Bilinç konusuna gelelim.
Standart nörolojiye göre bilinç, nöronların ateşlenmesi ile meydana gelir. Yani bilinci beyin var eder.
Oysa modern ETC teorilerine göre bilinç nöronların var ettiği bio-elektrikten türeyen EMdır ve bilinç beyni yönetir!
ETC ve benzer teorilere göre bilinç, uzayzamanda yer alan bir realitedir.
Quantum Mind Website Articles - Quantum consciousness
Michael Lockwood, approached quantum consciousness from a different angle. He argued that special relativity meant that mental states must be physical states. Mental states existed in time, and because space and time were part of the same thing, mental states must also exist in space.
Google çeviri
Michael Lockwood kuantum bilincine farklı bir açıdan yaklaştı. Özel göreliliğin zihinsel durumların fiziksel durumlar olması gerektiği anlamına geldiğini savundu. Zihinsel durumlar zamanda mevcuttu ve uzay ve zaman aynı şeyin parçası olduğundan, zihinsel durumların da uzayda var olması gerekir.
Field theories of consciousness - Susan Pockett
(..) consciousness is conceived as being identical with a field in the general sense in which the term ‘field’ is used in physics. This means that in these theories, consciousness is seen as having not only duration, but also extension in space. In most of the theories discussed, consciousness is proposed to be identical with some aspect of a physical field.
Google çeviri
(..) bilinç, fizikte 'alan' teriminin kullanıldığı genel anlamda bir alanla özdeş olarak düşünülür. Bu, bu teorilerde bilincin yalnızca süreye değil aynı zamanda uzayda yayılıma da sahip olduğu anlamına gelir. Tartışılan teorilerin çoğunda bilincin, fiziksel alanın bazı yönleriyle özdeş olduğu ileri sürülmektedir.
The Nature of Consciousness: A Hypothesis - Susan Pockett
Consciousness is not material in the usually accepted sense, but neither is it some kind of non-physical spook (which, being non-physical, is therefore not accessible to scientific investigation).
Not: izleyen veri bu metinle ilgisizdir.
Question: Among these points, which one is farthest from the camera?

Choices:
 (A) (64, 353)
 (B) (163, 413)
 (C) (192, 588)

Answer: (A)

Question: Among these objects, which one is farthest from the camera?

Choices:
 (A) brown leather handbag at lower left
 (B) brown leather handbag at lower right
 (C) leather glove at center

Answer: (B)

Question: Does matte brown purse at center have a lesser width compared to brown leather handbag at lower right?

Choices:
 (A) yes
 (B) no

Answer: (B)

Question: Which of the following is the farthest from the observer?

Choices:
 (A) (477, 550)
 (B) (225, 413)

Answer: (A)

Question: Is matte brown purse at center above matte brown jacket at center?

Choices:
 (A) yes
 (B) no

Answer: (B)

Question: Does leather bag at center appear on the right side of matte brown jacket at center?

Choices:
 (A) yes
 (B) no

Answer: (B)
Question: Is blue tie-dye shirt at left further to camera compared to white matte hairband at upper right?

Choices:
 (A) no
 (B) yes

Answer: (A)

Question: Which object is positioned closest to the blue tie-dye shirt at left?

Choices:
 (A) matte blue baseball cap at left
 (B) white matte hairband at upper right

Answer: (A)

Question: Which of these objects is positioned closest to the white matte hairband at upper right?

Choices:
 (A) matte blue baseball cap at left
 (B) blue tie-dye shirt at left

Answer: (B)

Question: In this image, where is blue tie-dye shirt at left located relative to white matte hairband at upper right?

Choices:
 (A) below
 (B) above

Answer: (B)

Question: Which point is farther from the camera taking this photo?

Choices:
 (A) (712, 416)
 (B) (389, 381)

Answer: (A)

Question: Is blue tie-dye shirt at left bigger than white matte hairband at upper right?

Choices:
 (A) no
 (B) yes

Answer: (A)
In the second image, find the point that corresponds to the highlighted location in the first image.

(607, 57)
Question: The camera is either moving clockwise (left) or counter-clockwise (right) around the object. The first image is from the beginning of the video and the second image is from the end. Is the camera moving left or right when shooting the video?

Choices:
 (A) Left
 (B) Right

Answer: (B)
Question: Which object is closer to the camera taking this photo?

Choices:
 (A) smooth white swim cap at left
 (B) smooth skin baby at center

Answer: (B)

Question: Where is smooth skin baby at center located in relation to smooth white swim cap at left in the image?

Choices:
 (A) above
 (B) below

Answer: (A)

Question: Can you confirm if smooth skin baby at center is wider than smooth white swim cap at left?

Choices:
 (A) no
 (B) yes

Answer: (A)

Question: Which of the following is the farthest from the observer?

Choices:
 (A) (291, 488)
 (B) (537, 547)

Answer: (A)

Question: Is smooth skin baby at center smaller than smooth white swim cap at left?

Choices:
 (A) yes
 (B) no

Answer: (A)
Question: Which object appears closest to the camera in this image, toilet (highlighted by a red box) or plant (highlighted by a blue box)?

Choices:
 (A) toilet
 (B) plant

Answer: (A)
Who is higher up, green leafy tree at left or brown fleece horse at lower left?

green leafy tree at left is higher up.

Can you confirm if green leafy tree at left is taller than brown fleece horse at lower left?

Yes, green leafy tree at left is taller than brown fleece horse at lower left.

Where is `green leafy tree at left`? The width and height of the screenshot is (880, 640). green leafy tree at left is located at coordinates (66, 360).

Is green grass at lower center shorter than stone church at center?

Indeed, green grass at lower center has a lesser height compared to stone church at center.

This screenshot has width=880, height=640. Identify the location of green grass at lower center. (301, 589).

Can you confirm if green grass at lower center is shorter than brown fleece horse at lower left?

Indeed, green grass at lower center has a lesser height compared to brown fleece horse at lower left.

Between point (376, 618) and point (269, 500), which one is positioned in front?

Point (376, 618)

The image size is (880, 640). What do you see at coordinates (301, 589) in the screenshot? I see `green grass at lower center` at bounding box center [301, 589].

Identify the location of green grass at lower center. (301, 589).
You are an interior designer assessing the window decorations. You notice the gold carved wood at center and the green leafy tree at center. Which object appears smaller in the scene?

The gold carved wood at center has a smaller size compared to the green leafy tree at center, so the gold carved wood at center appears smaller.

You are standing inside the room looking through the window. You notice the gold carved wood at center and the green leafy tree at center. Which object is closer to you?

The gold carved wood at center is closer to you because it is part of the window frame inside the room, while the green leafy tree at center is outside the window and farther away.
Consciousness (or at least normal human consciousness) is a local, brain-generated, configuration of, or pattern in, the electromagnetic field. A brain-sized spatial pattern in the electromagnetic field is not matter as such, so the hypothesis escapes the main objection to materialism. However, the electromagnetic field does have the easily observed property of affecting matter.
Google çeviri
Bilinç, genel olarak kabul edilen anlamda maddi değildir, ancak bir tür fiziksel olmayan hayalet de değildir (bu, fiziksel olmadığı için bilimsel araştırmaya açık değildir). Bilinç (veya en azından normal insan bilinci), elektromanyetik alanın yerel, beyin tarafından üretilen bir konfigürasyonu veya modelidir. Elektromanyetik alanda beyin büyüklüğündeki bir uzaysal model madde değildir, dolayısıyla hipotez materyalizme yönelik ana itirazdan kaçmaktadır. Ancak elektromanyetik alan, maddeyi etkileme konusunda kolaylıkla gözlemlenebilen bir özelliğe sahiptir.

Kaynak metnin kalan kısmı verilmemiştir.